Shown below are entries with pictures; the line with "home security, entertainment, and" through the line with "2. Tariffs should" is the span to retype exactly, and the pictures stay out.

--

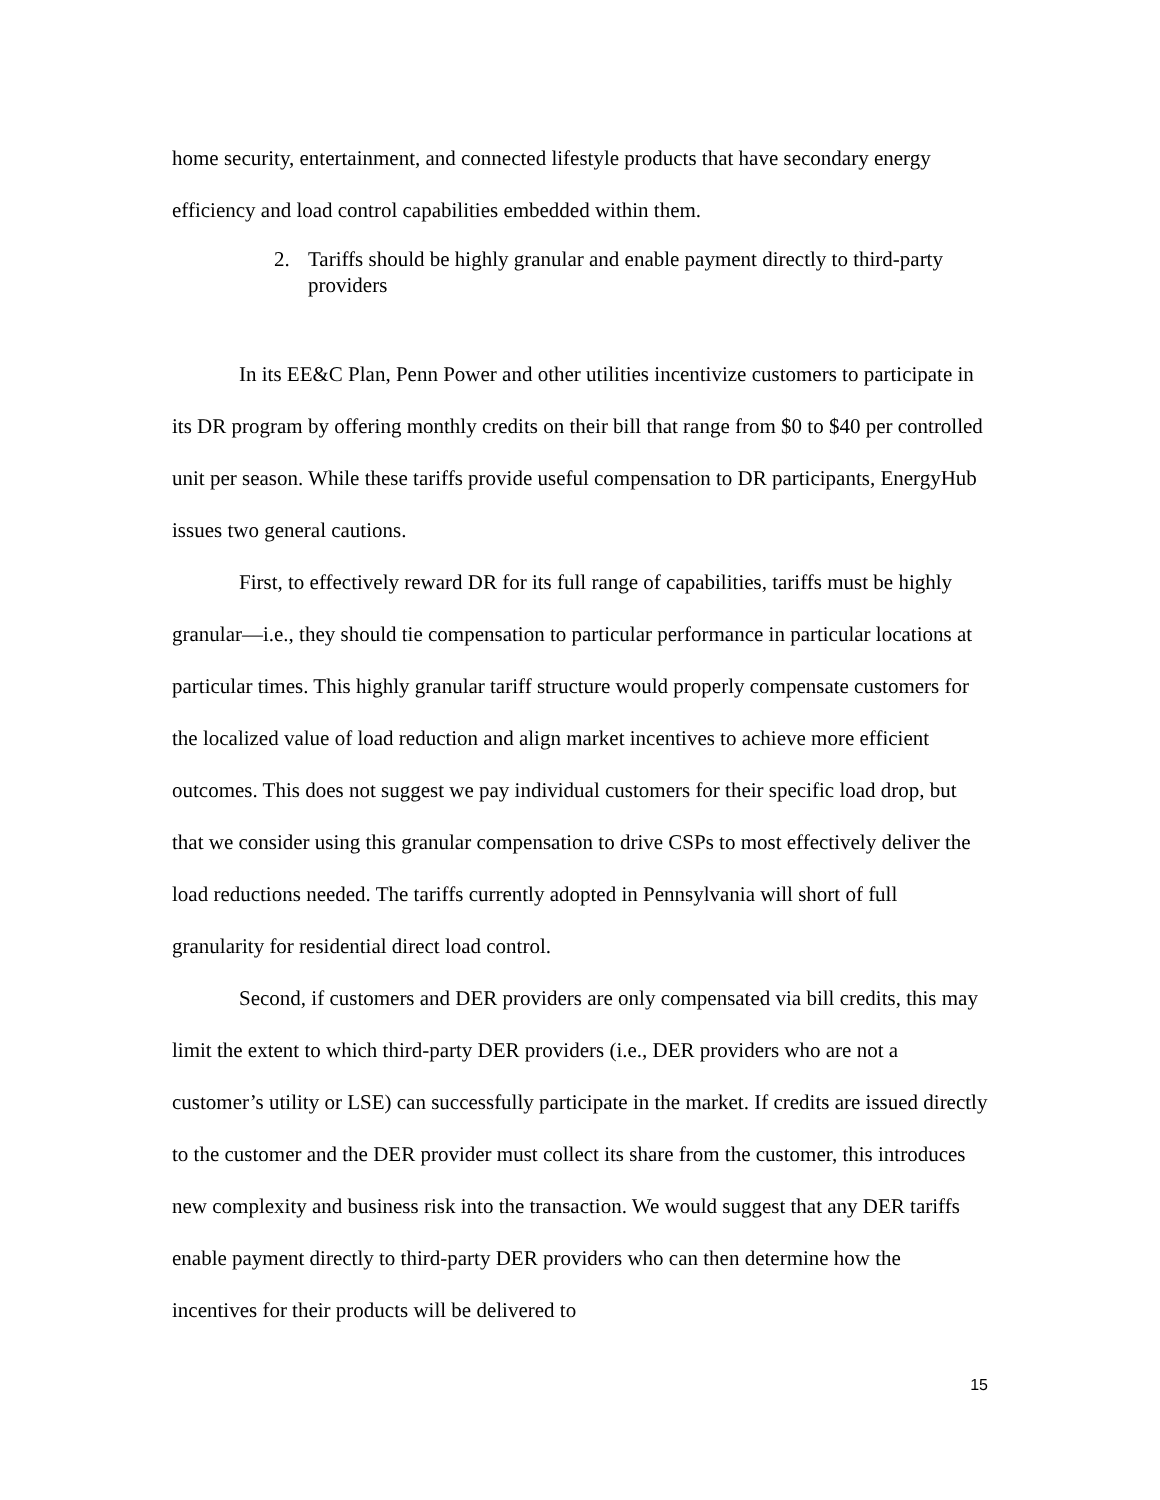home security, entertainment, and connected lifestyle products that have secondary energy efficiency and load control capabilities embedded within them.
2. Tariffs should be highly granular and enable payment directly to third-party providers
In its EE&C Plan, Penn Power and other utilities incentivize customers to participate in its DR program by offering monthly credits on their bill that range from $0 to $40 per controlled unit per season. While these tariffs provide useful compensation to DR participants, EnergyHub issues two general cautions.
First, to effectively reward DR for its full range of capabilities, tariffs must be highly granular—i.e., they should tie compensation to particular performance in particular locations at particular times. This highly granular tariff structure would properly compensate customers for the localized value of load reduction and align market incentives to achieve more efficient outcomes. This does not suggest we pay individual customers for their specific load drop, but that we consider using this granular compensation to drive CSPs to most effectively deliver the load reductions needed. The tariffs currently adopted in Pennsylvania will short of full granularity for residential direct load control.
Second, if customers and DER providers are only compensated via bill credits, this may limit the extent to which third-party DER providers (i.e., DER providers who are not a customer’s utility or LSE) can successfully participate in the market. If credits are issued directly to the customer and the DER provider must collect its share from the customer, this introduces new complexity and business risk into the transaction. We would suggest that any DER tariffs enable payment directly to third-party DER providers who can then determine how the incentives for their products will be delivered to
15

--

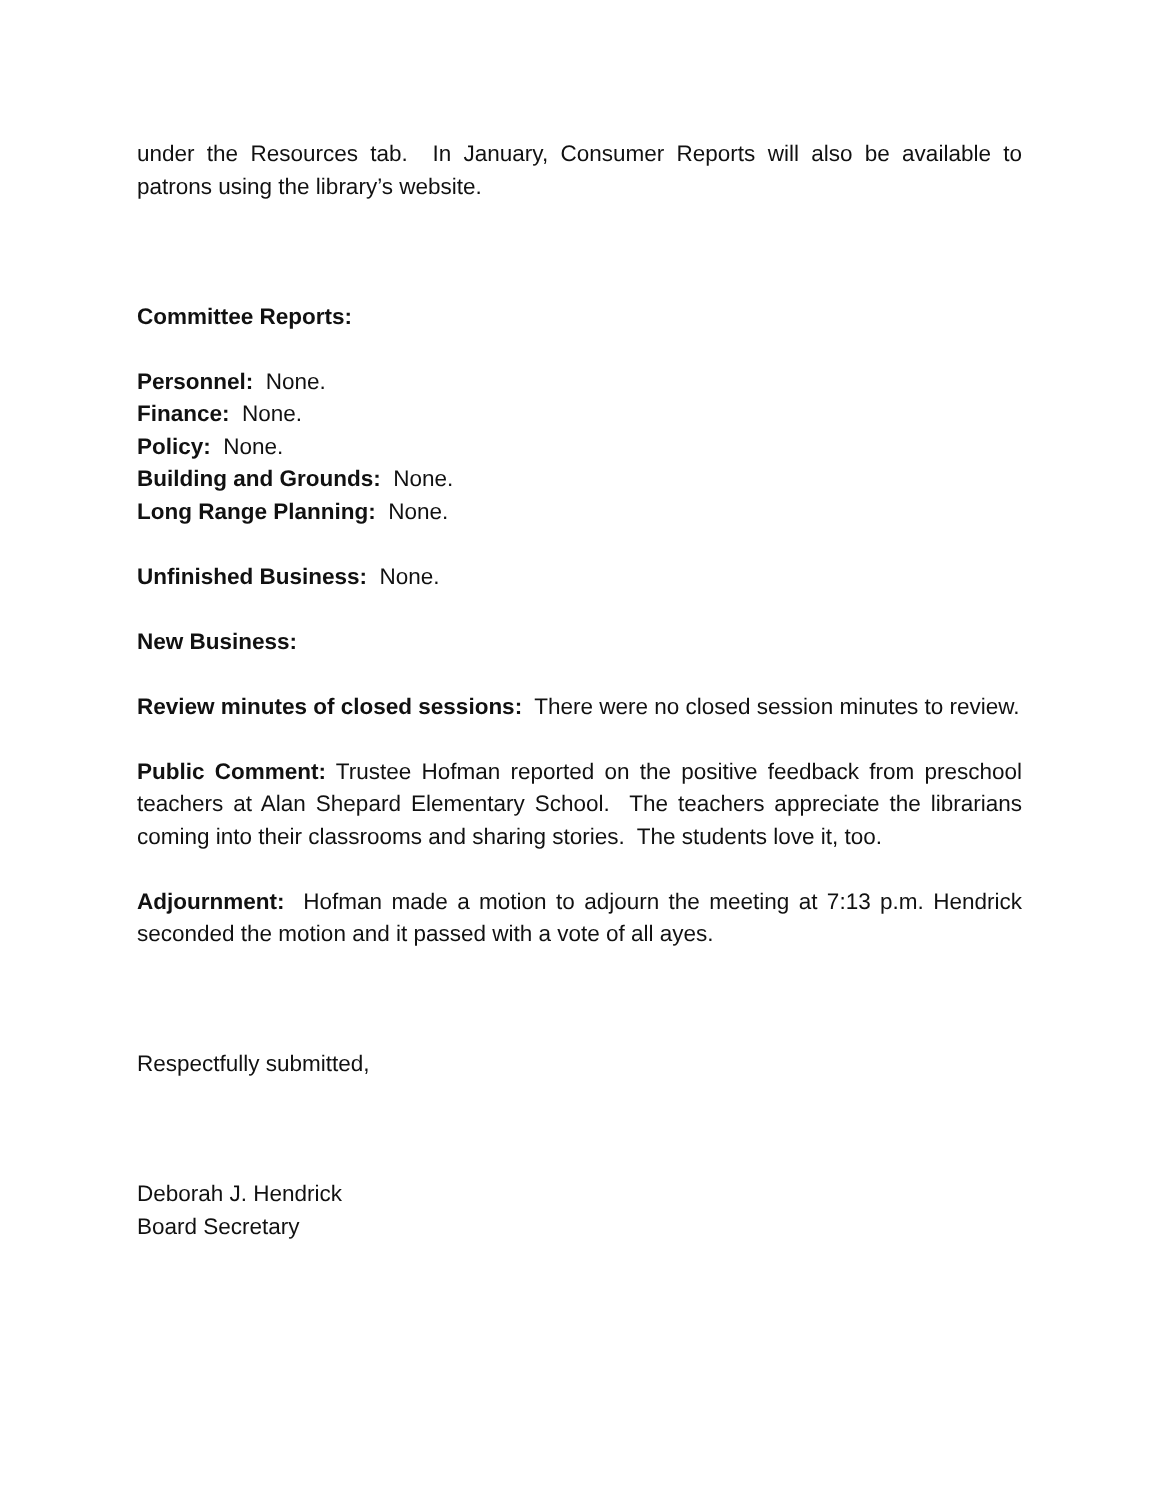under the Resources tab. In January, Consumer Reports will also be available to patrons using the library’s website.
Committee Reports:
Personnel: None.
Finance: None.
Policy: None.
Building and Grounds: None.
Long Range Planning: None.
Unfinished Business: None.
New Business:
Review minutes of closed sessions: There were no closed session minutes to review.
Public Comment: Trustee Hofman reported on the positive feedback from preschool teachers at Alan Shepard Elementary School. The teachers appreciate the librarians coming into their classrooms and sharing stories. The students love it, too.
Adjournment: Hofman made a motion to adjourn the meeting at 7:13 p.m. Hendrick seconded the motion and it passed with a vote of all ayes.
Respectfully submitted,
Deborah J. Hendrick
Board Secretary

--

→ **RESPONSE**:
home security, entertainment, and connected lifestyle products that have secondary energy efficiency and load control capabilities embedded within them.
2. Tariffs should be highly granular and enable payment directly to third-party providers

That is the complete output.